> 課題 1: ラメラについての文章で、出典として示されている『アサヒカメラ』の号と頁をすべて挙げてください。
> 課題 2: ラメラについての文章のうち、「1960年1月はお正月バージョン。なぜか2月も同じ内容。」から「なかステキではありませんか。」までを、両端の語句も含めて一字も変えずに書き写してください。

> 対象の文章:
┌──

2010年6月26日土曜日

ラメラ ラメラ ラメラララ

日本カメラ博物館の展覧会で出会った河野鷹思氏デザインのカメラ付きラジオ/ラジオ付きカメラ、「ラメラ」。


製造元の興和の社史によれば、斬新なアイデアの製品でありながらも、商業的には失敗に終わってしまったとのこと。


『アサヒカメラ』のバックナンバーに、当時の記事と広告を見つけました。

最初は「新製品メモ」から。



カメラとラジオの両用機
ラメラ


カメラとラジオを一緒にしたものが、興和光器から発売された。大きさは市販の超小型ポータブル・ラジオを横に3センチほど伸ばしたくらいで、つまりその部分にカメラの機構が入っていることになる。
カメラは16ミリ豆カメラで、レンズはプロミナー23ミリF3.5(3群3枚)、シャッターはギロチン式の50、100、200の三スピードとB、シンクロはX接点である。ファインダーは逆ガリレオ方式の倍率0.4倍で、10×14ミリの画面が20枚撮れる。フィルム送りは底部におさめられているツマミを起こしてから、下方に引っぱると、フィルムが一枚送られると同時に、シャッターがセットされる。フィルムカウンターは自動復元式。ミノルタ16用のフィルムをそのまま使えるようになっており、側面のフタをはずして入れるようになっている。絞とシャッター速度変更リングは側面にあり、またシャッター・ボタンは底面にある。専用マガジンが付属している。ラジオの方はトランジスター6石式で、中波用。2 1/4インチ・スピーカー内蔵で、使用電池は9ボルト積層1個、連動使用時間は約80時間といわれている。マグネチック・イヤホーン付属。
全体の大きさは145×72×35ミリ、色はクリーム、赤、ブルーの三色でいずれもツートンカラー。(価格 一万二千八百円)

『アサヒカメラ』1959年10月増大号、212頁。


だそうです。

次に、広告を探します。『アサヒカメラ』の目次には広告索引が付いているのですが、「興和」で探してみてもラメラの広告は見つかりません。ところがパラパラめくっていてたまたま開いたページがラメラの広告! 

『アサヒカメラ』1959年11月号、133頁。

でかっ! 女性の手と大きさを比べてみてください。興和の社史には「行楽の際に聴きながら写すという使われ方を想定」とありました。ハイキングの1シーンでしょうか。服装、靴とともに、無理があると思います。

さて、広告主は「株式会社美篶(みすず)商会」。「興和」を探しても見つからないはずです。美篶商会はカメラ写真器材の商社で、2004年に解散したとのこと。


『アサヒカメラ』には、1959年11月号から1960年3月号まで、5号連続で美篶商会が「ラメラ」の広告を出しています。

1959年12月号のテーマは「クリスマスプレゼント」。

『アサヒカメラ』1959年12月号、135頁。

1960年1月はお正月バージョン。なぜか2月も同じ内容。

『アサヒカメラ』1960年1月号、159頁。

そして1960年3月のテーマは「アイススケート」。

『アサヒカメラ』1960年3月号、207頁。

「ウィンタースポーツのお供に*写す喜びと聴く楽しさが一緒です」という文字のレイアウトも楽しい。

『アサヒカメラ』に掲載されている広告の多くがスペックを中心とする内容であるのに対して、利用シーンを前面に押し出した「ラメラ」の広告は、なかなかステキではありませんか。

たとえば本家「興和」のカメラ「カロ140」の広告と比べてみましょう。

『アサヒカメラ』1960年1月号、133頁。

いかがでしょうか。

サテ次なる疑問。ラメラの広告も河野鷹思氏もしくはその事務所が手掛けられたのでしょうか?

└──

> 提供資料:
┌──

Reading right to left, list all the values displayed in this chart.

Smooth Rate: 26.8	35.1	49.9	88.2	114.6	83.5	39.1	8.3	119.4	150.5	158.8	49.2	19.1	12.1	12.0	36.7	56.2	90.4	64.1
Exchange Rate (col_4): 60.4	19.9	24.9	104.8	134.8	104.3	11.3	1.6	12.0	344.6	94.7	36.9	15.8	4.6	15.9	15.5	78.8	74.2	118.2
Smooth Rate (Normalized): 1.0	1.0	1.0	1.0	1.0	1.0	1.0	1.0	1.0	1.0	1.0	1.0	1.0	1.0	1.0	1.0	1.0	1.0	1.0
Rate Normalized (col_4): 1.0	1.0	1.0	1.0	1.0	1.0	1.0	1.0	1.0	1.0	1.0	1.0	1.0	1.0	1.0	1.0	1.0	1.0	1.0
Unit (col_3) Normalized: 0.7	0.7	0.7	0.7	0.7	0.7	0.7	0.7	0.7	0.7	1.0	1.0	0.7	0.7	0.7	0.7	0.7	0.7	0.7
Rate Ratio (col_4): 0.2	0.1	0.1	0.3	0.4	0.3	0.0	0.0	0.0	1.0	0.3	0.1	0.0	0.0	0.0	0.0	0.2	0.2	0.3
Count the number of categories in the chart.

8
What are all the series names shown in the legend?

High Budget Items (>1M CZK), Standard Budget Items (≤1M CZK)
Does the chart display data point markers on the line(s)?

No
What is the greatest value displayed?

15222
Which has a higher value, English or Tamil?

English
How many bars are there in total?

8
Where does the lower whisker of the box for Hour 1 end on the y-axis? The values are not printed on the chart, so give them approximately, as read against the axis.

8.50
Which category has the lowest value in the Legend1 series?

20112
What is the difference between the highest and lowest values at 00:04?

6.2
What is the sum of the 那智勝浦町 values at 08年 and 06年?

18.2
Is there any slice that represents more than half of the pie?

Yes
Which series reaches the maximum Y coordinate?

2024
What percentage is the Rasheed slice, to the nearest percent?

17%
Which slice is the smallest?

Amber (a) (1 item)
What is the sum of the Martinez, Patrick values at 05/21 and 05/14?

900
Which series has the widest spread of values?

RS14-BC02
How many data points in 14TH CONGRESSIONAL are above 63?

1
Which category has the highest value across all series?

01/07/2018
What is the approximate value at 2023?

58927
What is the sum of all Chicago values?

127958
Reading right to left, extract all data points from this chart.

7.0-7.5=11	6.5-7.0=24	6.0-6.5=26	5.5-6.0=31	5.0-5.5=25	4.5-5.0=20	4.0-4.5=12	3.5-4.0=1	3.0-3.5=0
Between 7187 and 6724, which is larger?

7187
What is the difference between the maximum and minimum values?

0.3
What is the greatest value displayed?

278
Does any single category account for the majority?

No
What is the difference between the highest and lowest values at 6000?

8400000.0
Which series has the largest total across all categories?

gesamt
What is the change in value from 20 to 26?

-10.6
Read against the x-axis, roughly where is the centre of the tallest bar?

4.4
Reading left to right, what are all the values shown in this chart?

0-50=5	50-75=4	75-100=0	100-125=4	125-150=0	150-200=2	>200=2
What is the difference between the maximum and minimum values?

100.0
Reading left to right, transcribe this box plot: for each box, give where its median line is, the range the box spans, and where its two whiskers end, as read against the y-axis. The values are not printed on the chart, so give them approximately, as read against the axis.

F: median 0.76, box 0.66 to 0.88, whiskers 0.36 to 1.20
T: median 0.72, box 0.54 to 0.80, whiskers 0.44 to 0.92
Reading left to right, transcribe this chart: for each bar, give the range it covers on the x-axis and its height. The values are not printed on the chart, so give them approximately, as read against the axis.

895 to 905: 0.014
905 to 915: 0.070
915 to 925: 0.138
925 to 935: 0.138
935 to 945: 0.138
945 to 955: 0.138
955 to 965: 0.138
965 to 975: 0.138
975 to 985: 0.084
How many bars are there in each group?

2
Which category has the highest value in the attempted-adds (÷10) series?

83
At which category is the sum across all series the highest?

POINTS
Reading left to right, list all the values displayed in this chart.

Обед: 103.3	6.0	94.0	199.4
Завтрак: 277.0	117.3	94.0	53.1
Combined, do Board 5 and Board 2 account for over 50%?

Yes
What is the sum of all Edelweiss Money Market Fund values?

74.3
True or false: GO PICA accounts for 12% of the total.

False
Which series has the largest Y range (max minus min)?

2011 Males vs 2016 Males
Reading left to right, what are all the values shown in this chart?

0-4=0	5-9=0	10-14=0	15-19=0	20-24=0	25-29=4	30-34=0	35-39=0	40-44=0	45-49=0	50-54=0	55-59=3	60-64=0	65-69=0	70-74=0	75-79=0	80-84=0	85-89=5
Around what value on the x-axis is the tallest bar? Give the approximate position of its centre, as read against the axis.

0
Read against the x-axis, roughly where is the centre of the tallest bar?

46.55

└──

> 解答 1:
・1959年10月増大号、212頁
・1959年11月号、133頁
・1959年12月号、135頁
・1960年1月号、159頁
・1960年3月号、207頁
・1960年1月号、133頁

> 解答 2:
1960年1月はお正月バージョン。なぜか2月も同じ内容。

『アサヒカメラ』1960年1月号、159頁。

そして1960年3月のテーマは「アイススケート」。

『アサヒカメラ』1960年3月号、207頁。

「ウィンタースポーツのお供に*写す喜びと聴く楽しさが一緒です」という文字のレイアウトも楽しい。

『アサヒカメラ』に掲載されている広告の多くがスペックを中心とする内容であるのに対して、利用シーンを前面に押し出した「ラメラ」の広告は、なかなかステキではありませんか。